As my interest in the football wavered, I concentrated more on things that began to irritate me. Jamie Redknapp maintaining his reputation as the worst pundit of them all, with the possible exceptions of Michael Owen and Steve McManaman, by merely repeating what others had been saying, but with less coherence. But it was the players’ haircuts that got me. It was blindingly obvious that most, if not all, of the players had been to a professional barber, or more likely he had visited them. It’s not just footballers of course who have got round the government rules. Every time I walk anywhere I see men who have put vanity ahead of public safety to get beautifully styled and coiffured hair.  I would be amazed if any of the players’ partners had been at work with the clippers. Given the shambolic state of my Barnet, I was more than a bit angry and just a bit jealous.

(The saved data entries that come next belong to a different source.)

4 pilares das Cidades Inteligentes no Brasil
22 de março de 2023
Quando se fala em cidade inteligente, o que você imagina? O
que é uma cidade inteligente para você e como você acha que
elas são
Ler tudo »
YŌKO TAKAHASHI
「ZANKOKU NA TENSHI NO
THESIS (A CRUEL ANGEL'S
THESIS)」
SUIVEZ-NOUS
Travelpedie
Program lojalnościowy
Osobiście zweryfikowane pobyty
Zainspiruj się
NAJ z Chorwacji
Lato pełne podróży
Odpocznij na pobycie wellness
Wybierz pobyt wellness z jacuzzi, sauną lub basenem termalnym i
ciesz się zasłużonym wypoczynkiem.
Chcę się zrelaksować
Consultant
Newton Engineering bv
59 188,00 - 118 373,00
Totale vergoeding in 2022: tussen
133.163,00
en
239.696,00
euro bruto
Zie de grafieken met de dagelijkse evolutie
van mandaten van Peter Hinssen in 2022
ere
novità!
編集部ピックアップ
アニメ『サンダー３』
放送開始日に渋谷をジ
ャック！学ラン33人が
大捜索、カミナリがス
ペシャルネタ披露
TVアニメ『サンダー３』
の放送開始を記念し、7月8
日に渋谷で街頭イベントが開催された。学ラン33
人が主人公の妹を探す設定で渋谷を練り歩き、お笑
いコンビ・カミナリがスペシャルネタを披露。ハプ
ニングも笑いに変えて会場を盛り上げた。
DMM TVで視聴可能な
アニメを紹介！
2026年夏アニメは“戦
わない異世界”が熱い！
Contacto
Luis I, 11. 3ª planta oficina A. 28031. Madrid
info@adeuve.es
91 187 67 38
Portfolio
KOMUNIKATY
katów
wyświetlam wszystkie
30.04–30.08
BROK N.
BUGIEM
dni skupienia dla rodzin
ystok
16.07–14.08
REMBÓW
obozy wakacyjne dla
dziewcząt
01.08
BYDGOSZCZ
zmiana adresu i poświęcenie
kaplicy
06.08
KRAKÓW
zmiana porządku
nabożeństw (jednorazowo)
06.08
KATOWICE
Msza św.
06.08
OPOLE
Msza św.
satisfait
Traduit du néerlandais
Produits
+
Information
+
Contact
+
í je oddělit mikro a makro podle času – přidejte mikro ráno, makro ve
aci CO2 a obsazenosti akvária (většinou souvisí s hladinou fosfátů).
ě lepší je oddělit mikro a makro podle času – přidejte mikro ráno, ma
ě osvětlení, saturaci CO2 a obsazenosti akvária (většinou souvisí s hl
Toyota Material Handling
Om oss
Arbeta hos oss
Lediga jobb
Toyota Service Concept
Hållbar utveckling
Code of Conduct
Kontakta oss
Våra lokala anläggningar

I know it’s a very minor thing, but it’s my minor thing. I see the incredible achievements of the likes of Marcus Rashford (or Daniel Rashford, if you are the health secretary) and Raheem Sterling and then I see a bunch of pampered multimillionaires happy to break the rules simply because they can. I suppose it’s not quite as bad as Kyle Walker and his mate getting hold of a couple of ‘sex workers’ in for an evening of hanky-panky during which they may or may not have exchanged bodily fluids (my guess is that they did) but footballers are different, aren’t they? They can do what they like. Drive to a mate’s house and prang some other cars on the way? Have a kick about in the park with the manager?  Get a haircut? Why not? Premier League footballers have got loadsa money. If you’ve got it, flaunt it and to hell with those of us who increasingly resemble Worzel Gummidge.

I watched only a small part of the Manchester City v Arsenal mismatch and for the life of me could not understand the use of crowd noise given that the Etihad is more often than not the library of dreams. Sky’s number one commentator Martin Tyler had plainly been held back for this one on the grounds that Sky believes he could make a chess match sound exciting. That he can’t because it isn’t came as no surprise, but I am sure he let rip when Agüero-o-o-o-o-o-o-o made his appearance.

The Premier League is taking a well-deserved break tonight, to give Sky the opportunity to get a bit more shouty and enthusiastic about its main product. It’ll be back again soon enough. I can’t say I’m totally thrilled but I might feel better once I have seen my barber in 18 days time.